----- EXCERPT TO READ

I would definitely get an architect to look at the floor plans and see if they can come up with something better. It will probably cost a few hundred pounds (the phone call to find out will cost nothing!) and will be a great investment. Another poster has said that there seems to be an awful lot of wasted space around the landing that could be used more effectively and I agree. Also, just out of interest, what are those two 'cupboards' in between the 2 front bedrooms?

I'm not sure if it's been mentioned ^, but would it be possible to change the stairs so the top of the stairs faces the bedroom next to the bathroom, rather than the tiny bedroom/study? It would create more space upstairs, but I can't work out how it would look downstairs.

But, to answer your original question, I would much prefer a house with four reasonable sized bedrooms and a nice bathroom than a pokey bathroom and a tiny bedroom/study!

Maggie111 Thu 11-Apr-13 22:11:51

Ask the estate agent how the changes you're thinking of making will effect property prices.

I have seen it done on a TV show where they lost a bedroom and increased value - it depends on the house and who you are selling it to. I doubt in a 4-5 bed house a single bedroom isn't high on anyone's priority - but "bathrooms and kitchens sell houses"

That bathroom's awful! Yanbu!

----------
----- DATA RECORDS

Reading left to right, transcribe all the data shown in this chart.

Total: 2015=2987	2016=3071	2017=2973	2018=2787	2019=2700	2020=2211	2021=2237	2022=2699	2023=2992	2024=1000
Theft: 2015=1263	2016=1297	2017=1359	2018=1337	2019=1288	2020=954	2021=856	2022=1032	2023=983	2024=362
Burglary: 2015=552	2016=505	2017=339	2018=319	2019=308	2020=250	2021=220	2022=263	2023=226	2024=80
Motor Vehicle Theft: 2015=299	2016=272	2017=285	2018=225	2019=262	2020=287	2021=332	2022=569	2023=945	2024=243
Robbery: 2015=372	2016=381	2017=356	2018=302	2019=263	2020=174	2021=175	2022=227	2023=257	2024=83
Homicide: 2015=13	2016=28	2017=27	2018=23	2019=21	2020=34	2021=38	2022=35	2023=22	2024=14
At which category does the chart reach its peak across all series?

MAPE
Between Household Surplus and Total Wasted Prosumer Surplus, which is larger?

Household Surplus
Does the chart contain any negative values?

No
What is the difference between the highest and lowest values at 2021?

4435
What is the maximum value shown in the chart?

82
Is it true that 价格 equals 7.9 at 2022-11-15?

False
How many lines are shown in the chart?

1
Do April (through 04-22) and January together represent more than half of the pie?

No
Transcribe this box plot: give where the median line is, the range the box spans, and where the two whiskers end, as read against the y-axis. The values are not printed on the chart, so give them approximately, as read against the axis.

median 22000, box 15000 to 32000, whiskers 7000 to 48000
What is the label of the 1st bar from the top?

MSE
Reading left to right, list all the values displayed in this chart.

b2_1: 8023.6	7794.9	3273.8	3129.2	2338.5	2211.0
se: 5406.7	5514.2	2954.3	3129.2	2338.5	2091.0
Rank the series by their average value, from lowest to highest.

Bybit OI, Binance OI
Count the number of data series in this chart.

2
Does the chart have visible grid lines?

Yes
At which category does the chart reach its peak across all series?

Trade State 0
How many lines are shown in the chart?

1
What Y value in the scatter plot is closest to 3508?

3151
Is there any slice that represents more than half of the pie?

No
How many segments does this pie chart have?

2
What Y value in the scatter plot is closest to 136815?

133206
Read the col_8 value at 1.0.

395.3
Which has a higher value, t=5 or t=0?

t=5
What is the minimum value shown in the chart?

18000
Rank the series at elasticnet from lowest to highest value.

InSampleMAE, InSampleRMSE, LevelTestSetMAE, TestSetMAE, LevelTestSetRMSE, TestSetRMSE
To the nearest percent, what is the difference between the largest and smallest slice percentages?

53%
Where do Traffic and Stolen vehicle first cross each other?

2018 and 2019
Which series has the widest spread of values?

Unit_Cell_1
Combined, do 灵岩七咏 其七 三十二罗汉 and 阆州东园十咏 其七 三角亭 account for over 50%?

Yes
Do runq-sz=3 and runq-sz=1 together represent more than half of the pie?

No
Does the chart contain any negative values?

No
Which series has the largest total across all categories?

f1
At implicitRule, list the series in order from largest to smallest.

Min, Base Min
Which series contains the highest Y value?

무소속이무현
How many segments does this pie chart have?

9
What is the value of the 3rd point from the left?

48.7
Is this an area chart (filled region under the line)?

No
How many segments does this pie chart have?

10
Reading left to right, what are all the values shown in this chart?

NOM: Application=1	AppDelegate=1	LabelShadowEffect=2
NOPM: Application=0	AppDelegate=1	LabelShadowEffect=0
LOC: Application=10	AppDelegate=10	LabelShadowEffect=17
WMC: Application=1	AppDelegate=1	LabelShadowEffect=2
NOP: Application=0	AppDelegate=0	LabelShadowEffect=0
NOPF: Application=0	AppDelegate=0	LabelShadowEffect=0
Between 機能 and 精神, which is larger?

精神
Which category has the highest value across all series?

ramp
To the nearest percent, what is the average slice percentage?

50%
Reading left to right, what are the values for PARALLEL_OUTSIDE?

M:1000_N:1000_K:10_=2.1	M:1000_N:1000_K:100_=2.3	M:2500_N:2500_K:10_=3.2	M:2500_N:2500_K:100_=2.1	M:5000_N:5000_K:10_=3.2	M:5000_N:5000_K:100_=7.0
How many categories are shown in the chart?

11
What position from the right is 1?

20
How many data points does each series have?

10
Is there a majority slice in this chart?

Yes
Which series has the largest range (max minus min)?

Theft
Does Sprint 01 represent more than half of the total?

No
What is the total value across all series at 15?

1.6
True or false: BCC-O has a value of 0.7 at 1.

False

----------

* WHAT THE TASK ASKS
Copy the forum thread on the house layout between "I'm not sure" and "would look downstairs.", inclusive. You can set the listing aside, as it has no part in this work.

* TASK RESULT
I'm not sure if it's been mentioned ^, but would it be possible to change the stairs so the top of the stairs faces the bedroom next to the bathroom, rather than the tiny bedroom/study? It would create more space upstairs, but I can't work out how it would look downstairs.